***** PASSAGE PROVIDED

What was your experience in Russia [as part of President Obama’s US delegation to the Sochi Olympics] like?

I was only there a day and a half. We didn’t stop. I didn’t get any sleep. We got to see the bobsled, we got to see the men’s finals in ice hockey. It was a great experience. The weather was perfect. They played Tchaikovsky, and the closing was fantastic with the different authors, and the ballet. I have books at home on Nijinsky and Pavlova, so I was in hog heaven. I have a deep respect for the Russian people, because I’ve been going there forever, since 1962, when I was 18 years old.

For me, it was a fantastic experience. It was an honor to represent the Americans. [But] I also met a gay kid over there who’s going through a very hard time. He’s getting bullied every day. I was told a story where five kids who have been friends since childhood went out, and one of the friends came out to the other four, and they killed him that night. So there’s a lot of challenges from a human rights point of view.

Why these problems in such a great country with a wonderful tradition in the arts?

Well, they’re okaying hate. You can’t okay hate in any society. We have work on it at home, too. It’s easy to look that way, but we’ve got to look at ourselves in the mirror and make sure we keep doing the right thing. But they’re okaying hate now. Hate in any form, and that’s why people are taking advantage of those feelings. It makes them feel more powerful, I guess.

**********
***** RAW RECORDS

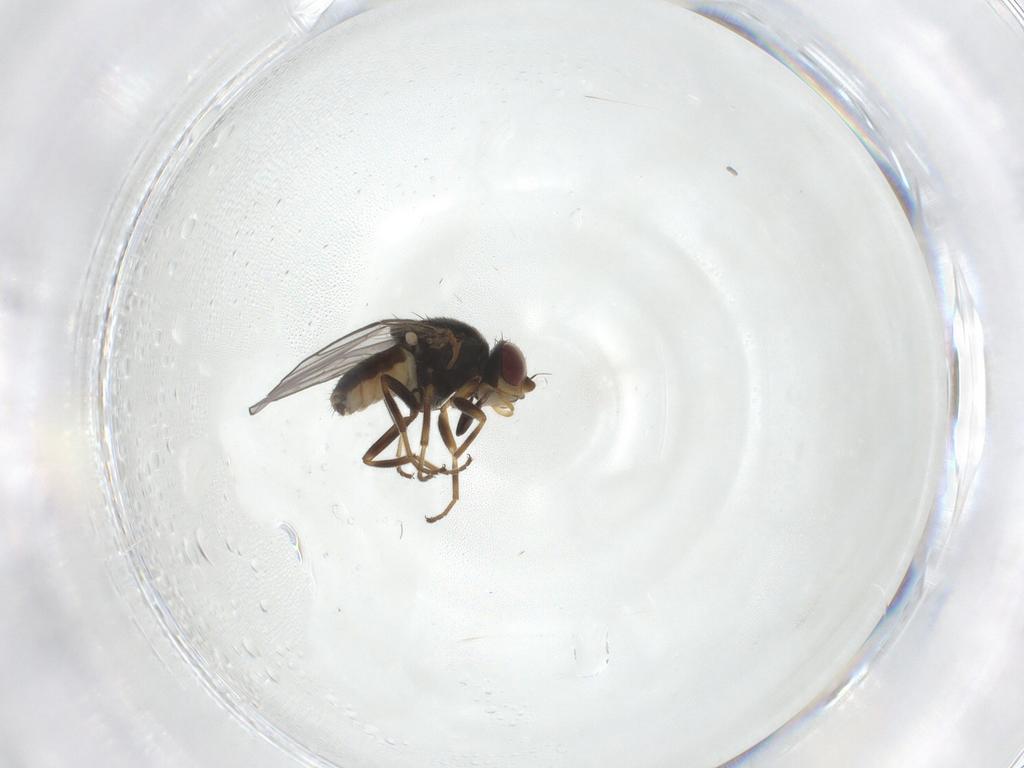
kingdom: Animalia
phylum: Arthropoda
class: Insecta
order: Diptera
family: Chloropidae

**********

*DIRECTION 1*.
Answer these questions from the Sochi interview:
(a) How long was the speaker in Russia?
(b) Which two dancers does the speaker have books about at home?
(c) What does the speaker say Russia is doing now that no society can do?
*DIRECTION 2*. Could you write the next few sentences of the Sochi interview, picking up after its final line?
The entries have nothing to do with the Sochi interview.

*FINAL RESULT 1*.
(a) A day and a half.
(b) Nijinsky and Pavlova.
(c) Okaying hate.

*FINAL RESULT 2*.
Do you think athletes feel a lot of pressure not to speak out?

Yes, You’re not allowed to speak out, or you get in trouble. You can get your medals taken away and [be] sent home. There’s a lot of challenges.

The Ukrainian pro Sergei Stakovsky said that players would lose all their endorsements, all their ties.

Yeah, that was happening while I was there. We had to be careful.

If you sat down with Maria Sharapova, who’s probably the most important athlete in Russia, what would you say?

I would have to listen to her first. I ask a lot of questions.

How would you start the conversation?

I would ask her what she thinks about the situation in Russia. But you have to understand, Putin’s very powerful, and she’s very connected to him. It’s not that easy. I remember seeing her in the locker room when she won Wimbledon [in 2004], and he called her. He said, “I would like you to go out and do an interview with Russian TV,” and she hopped to it. She’s still very connected to her homeland. So it’s not that easy. It’s easy to talk about it, but it’s not easy to live it.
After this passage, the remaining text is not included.